Ko Phyo mengatakan dia terluka di garis depan protes terbesar terhadap militer Myanmar dalam beberapa dekade. Sekarang, dia menyesuaikan diri dengan kehidupan sebagai orang tua tunggal yang diamputasi di negara yang kacau sejak kudeta 1 Februari.
Pria berusia 24 tahun itu mengatakan dia bergabung dengan gerakan protes nasional di kota terbesar Yangon, bertindak sebagai penjaga yang berusaha melindungi demonstran dari pasukan keamanan selama pawai dan pemogokan pro demokrasi setiap hari.
"Kami melarikan diri karena kami tidak ingin ditangkap dan dipukuli," katanya, mengenang suatu hari di awal Maret ketika dia disudutkan saat polisi dan seorang tentara bergerak maju.
"Kemudian mereka mulai menembak, saya ditembak di kaki, dan jatuh ke tanah."
Pasukan keamanan telah menewaskan lebih dari 800 orang sejak kudeta tersebut, menurut kelompok aktivis Asosiasi Bantuan untuk Tahanan Politik.
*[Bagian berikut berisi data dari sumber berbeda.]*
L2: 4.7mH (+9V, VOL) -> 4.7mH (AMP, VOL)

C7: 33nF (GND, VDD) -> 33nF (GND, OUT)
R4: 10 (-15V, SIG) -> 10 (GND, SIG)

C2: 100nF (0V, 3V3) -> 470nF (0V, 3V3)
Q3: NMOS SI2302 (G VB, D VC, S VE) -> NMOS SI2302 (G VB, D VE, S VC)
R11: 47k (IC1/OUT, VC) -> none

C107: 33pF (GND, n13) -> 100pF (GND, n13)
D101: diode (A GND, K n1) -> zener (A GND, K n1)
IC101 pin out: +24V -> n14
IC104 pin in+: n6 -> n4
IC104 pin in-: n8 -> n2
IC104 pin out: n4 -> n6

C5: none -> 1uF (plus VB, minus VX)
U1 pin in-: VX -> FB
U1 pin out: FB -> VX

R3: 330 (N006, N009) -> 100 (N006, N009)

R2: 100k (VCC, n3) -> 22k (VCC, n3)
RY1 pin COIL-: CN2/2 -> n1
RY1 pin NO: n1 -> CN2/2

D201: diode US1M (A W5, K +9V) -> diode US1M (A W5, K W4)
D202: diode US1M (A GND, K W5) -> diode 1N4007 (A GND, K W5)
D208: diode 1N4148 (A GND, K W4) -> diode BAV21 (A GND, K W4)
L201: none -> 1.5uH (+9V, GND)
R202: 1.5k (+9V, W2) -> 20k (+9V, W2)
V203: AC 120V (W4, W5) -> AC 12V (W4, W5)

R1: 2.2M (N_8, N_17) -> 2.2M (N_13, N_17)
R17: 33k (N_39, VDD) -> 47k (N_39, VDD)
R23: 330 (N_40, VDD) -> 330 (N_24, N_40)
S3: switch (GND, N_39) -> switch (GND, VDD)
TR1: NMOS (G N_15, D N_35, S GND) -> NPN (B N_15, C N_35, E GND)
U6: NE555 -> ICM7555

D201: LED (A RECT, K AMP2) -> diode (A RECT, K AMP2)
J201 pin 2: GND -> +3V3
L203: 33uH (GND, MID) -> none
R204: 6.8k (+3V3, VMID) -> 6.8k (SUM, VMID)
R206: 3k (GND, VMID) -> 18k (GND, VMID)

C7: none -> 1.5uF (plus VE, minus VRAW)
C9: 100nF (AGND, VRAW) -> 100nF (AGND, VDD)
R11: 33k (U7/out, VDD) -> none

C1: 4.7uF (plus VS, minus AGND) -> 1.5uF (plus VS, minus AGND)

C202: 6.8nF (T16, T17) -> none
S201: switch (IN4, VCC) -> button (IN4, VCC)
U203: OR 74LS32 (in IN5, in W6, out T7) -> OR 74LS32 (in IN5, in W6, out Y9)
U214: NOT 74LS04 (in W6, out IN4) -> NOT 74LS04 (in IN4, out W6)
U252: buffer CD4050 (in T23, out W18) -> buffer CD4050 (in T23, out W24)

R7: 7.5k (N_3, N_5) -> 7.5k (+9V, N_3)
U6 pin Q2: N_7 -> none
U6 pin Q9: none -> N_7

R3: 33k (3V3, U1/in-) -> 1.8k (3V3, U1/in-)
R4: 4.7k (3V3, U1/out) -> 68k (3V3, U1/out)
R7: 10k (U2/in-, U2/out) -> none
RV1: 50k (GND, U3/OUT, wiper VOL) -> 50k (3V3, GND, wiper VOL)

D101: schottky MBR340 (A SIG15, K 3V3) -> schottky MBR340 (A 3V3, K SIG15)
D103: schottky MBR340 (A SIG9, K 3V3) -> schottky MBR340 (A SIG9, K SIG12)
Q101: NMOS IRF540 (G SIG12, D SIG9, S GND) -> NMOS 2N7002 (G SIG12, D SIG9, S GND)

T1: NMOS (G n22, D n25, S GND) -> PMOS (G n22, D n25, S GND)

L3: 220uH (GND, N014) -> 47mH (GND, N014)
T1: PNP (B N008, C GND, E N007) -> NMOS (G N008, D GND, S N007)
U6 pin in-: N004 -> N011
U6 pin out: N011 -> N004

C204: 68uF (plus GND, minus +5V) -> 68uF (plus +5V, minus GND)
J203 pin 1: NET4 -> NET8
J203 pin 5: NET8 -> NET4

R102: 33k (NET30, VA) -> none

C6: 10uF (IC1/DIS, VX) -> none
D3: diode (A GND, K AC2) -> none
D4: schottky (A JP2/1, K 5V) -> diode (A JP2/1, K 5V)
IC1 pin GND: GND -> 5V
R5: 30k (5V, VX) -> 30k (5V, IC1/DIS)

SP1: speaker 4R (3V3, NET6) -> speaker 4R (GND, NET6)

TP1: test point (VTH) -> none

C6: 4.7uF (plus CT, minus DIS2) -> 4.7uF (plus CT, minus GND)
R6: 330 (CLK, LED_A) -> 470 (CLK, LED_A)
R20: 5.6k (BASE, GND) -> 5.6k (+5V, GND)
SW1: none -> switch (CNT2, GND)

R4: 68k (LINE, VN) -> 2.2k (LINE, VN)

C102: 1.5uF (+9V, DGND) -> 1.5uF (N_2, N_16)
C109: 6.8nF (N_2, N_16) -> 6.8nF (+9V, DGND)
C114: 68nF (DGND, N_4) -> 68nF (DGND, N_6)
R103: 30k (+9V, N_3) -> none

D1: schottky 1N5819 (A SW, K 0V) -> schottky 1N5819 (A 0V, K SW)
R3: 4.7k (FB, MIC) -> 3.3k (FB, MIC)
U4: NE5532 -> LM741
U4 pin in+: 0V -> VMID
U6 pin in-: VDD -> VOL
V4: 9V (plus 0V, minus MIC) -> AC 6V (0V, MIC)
Junta yang berkuasa mengatakan sekitar 300 orang tewas, kebanyakan dari mereka "teroris" dan "pemicu kekerasan".
Ko Phyo berkata dia hanya membawa perisai.
Peluru yang mengenai kakinya memutuskan tiga arteri. Prajurit yang melepaskan tembakan membuang peluru itu dengan pisau, dan seorang polisi setempat yang dia kenal membawanya ke rumah sakit militer, sebuah perjalanan yang memakan waktu lebih dari dua jam, katanya.